# 21 Pictures That Will Restore Your Faith In Humanity



## alenclaud (Mar 31, 2013)

After seeing a thread depicting humans as filth, I thought I'd be good for us all to have a little more faith in our race: http://www.buzzfeed.com/expresident/pictures-that-will-restore-your-faith-in-humanity


----------



## RelinquishedHell (Apr 10, 2012)

http://www.socialanxietysupport.com...t-will-restore-your-faith-in-humanity-188309/


----------



## jealousisjelly (Feb 22, 2011)

i never lost my faith in humanity.. there is so much beauty in the world


----------



## Noll (Mar 29, 2011)

20 and 3 made me cry lol.


----------



## AxeDroid (Jan 11, 2013)

meh


----------



## always starting over (Mar 15, 2013)

Glad I saw this right after reading about 2 dog shootings in a row in my town. Human beings disappoint me every day.


----------



## Richard Pawgins (Jul 11, 2013)

I'm not watching eff humanity


----------



## Rainbat (Jan 5, 2012)

Love the one about the guy saving that woman's dog.


----------



## Cam1 (Dec 4, 2011)

This is good, Jon Snow. People are quick to claim they've lost faith in humanity, and I can see why they say it sometimes, there are a lot of bad things that happen.
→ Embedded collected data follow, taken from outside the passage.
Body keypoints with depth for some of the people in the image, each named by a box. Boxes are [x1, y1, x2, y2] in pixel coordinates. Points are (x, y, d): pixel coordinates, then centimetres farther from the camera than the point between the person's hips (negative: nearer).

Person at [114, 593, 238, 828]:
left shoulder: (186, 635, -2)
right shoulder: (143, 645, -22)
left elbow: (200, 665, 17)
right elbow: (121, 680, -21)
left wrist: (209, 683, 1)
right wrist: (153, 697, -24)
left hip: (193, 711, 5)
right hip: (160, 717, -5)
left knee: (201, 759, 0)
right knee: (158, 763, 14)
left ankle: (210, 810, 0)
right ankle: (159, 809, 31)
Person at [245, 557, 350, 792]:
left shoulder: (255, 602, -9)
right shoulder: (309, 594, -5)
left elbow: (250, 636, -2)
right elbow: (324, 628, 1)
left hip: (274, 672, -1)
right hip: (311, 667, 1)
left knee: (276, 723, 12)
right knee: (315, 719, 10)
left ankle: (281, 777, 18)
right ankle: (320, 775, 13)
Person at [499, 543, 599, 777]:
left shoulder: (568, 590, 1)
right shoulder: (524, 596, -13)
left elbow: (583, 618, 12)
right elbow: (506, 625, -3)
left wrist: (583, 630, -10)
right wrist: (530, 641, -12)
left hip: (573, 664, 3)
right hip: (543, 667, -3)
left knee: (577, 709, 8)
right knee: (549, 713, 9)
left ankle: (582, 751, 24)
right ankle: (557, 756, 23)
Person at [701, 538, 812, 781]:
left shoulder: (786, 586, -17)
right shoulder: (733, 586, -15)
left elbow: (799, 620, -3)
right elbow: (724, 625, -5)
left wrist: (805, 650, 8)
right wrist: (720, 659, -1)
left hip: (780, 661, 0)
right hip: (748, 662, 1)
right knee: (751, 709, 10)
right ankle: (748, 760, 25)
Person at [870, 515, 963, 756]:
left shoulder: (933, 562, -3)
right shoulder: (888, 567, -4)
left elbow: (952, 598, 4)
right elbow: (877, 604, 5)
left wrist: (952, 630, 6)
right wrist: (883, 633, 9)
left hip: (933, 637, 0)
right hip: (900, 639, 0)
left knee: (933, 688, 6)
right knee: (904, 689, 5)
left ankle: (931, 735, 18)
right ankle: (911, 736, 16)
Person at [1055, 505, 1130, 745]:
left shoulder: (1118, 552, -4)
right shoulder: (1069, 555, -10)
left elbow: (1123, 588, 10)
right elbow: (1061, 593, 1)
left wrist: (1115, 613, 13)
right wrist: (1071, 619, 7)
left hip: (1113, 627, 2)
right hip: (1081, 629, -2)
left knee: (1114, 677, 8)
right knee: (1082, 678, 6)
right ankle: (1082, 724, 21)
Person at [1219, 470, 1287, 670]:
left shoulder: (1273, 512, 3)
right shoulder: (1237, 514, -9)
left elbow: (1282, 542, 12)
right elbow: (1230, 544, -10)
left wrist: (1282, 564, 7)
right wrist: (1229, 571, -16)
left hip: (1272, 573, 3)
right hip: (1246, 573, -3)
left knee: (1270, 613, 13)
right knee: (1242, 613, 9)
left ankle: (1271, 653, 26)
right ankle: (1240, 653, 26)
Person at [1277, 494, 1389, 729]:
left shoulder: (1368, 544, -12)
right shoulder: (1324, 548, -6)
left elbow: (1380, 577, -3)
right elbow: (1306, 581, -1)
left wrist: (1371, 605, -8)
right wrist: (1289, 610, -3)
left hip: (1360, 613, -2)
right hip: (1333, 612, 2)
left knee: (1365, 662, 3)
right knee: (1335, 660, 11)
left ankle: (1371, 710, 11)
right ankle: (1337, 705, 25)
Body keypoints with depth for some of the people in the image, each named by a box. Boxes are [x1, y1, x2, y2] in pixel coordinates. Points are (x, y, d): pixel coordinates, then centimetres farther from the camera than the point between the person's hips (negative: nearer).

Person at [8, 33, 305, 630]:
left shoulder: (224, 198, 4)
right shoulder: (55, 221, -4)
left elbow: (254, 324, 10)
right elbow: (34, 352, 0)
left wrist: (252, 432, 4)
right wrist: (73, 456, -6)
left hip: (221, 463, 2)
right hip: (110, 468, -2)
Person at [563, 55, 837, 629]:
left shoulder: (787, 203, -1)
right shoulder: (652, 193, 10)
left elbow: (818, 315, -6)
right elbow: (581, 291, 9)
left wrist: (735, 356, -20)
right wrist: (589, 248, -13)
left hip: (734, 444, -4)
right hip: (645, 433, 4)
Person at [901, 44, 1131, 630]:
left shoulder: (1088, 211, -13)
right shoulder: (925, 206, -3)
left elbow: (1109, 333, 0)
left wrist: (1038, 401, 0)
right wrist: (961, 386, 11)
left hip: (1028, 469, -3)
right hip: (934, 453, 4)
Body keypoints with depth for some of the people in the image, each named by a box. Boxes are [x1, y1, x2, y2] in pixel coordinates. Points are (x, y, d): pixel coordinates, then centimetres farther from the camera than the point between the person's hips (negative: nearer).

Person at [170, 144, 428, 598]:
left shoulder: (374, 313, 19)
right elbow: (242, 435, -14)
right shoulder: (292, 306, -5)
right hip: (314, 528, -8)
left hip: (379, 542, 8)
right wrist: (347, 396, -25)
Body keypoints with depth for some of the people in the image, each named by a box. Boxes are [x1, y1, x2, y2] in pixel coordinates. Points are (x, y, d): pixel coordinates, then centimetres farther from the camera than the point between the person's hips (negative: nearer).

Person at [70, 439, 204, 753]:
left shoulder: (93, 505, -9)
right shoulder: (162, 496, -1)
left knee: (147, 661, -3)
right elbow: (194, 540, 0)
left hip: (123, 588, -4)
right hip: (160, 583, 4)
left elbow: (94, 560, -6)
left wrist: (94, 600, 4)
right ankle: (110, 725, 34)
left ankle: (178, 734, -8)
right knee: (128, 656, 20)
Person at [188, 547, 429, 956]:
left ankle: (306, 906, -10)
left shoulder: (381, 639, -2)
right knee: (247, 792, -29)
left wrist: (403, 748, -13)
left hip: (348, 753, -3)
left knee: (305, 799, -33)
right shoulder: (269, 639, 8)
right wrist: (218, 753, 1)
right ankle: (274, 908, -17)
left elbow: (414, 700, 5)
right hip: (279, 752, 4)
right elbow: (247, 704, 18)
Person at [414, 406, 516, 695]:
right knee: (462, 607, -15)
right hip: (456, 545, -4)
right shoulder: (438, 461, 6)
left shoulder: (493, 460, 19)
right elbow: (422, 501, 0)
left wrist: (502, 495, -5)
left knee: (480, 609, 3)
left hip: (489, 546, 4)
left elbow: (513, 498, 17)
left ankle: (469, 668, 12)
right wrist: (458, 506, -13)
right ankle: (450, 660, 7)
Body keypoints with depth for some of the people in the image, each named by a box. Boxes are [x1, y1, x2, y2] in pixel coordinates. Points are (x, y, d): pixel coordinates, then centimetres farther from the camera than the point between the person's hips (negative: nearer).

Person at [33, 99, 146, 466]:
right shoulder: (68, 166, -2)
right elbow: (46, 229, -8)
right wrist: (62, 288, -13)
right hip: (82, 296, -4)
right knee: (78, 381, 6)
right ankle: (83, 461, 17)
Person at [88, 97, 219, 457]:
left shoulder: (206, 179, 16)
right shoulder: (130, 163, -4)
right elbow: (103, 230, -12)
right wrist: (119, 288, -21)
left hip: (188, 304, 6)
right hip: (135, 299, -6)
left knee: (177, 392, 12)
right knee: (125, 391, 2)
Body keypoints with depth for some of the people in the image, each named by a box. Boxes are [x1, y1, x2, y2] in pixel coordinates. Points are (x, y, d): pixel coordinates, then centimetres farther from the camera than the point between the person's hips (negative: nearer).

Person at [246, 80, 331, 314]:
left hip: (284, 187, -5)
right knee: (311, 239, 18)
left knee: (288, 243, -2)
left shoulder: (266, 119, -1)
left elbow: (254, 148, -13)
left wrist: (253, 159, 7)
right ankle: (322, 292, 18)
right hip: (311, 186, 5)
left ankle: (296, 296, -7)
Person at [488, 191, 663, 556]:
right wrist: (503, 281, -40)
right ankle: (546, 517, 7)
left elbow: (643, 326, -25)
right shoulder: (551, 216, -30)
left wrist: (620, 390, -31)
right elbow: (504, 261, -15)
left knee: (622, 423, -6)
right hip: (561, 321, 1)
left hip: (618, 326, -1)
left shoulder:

However there's a lot more good than bad in the world.


----------



## fredbloggs02 (Dec 14, 2009)

None are crusading missionaries rushing into the encroaching flames, but I suppose for the majority of people this will do.


----------



## vanishingpt (Mar 9, 2012)

What a sweet post, I loved going through that 

And that picture of the tourist giving the girl a flower is the sweetest picture ever!


----------



## Zein (Jun 28, 2013)

vanishingpt said:


> What a sweet post, I loved going through that
> 
> And that picture of the tourist giving the girl a flower is the sweetest picture ever!


Totally agree!! :clap


----------



## CristianNC (Jun 24, 2012)

I got one too. Happened in Bucharest during protests against austerity measures in 2011.


----------



## Brasilia (Aug 23, 2012)

^^ lol @ the sheep's face


----------